The Phoenix Opera is a professional opera company located in Phoenix, Arizona, United States. The company was founded as the Phoenix Metropolitan Opera in 2006 by the artistic director John Massaro the creative director Gail Dubinbaum and business manager Howard Paley. Massaro and Dubinbaum are married and have both had highly successful musical careers, working with such prestigious companies as the Metropolitan Opera. The 2007 inaugural season included only one fully staged opera, Puccini's La Bohème. In 2008/09, the company presented two fully staged productions: Verdi's Aida and Puccini's Tosca. In the 2009/10 season the company presented Carmen and Madama Butterfly conducted by Massaro. In the 2010/11 season the company presented The Magic Flute and La Traviata.

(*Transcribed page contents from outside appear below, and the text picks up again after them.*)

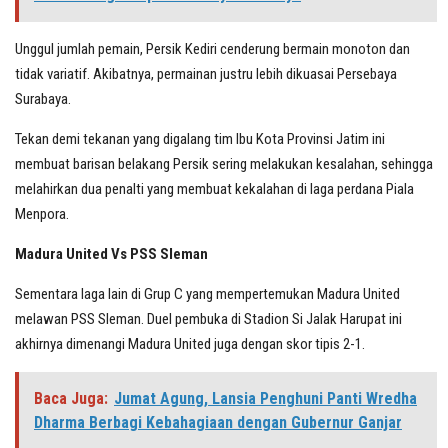
Unggul jumlah pemain, Persik Kediri cenderung bermain monoton dan
tidak variatif. Akibatnya, permainan justru lebih dikuasai Persebaya
Surabaya.
Tekan demi tekanan yang digalang tim Ibu Kota Provinsi Jatim ini
membuat barisan belakang Persik sering melakukan kesalahan, sehingga
melahirkan dua penalti yang membuat kekalahan di laga perdana Piala
Menpora.
Madura United Vs PSS Sleman
Sementara laga lain di Grup C yang mempertemukan Madura United
melawan PSS Sleman. Duel pembuka di Stadion Si Jalak Harupat ini
akhirnya dimenangi Madura United juga dengan skor tipis 2-1.
Baca Juga:
Jumat Agung, Lansia Penghuni Panti Wredha
Dharma Berbagi Kebahagiaan dengan Gubernur Ganjar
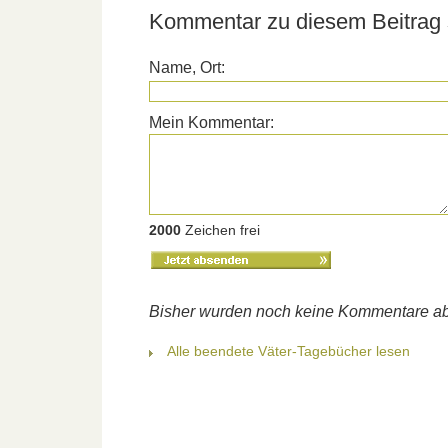
Kommentar zu diesem Beitrag 
Name, Ort:
Mein Kommentar:
2000
Zeichen frei
Bisher wurden noch keine Kommentare a
Alle beendete Väter-Tagebücher lesen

The company performed all its productions at the Orpheum Theatre. Notable artists to have sung with the company include the soprano Marie Te Hapuku, Fabiana Bravo, Mauro Augustini and Donnie Ray Albert. Phoenix Opera also presented a special gala with Dmitri Hvorostovsky. Phoenix Opera's last performance, An Evening with Jonas Kaufmann, was in 2013 transitioning to focus on The Southwest Vocal Competition which has since concluded. Since 2020 the company continues to focus on education and community events throughout Metropolitan Phoenix.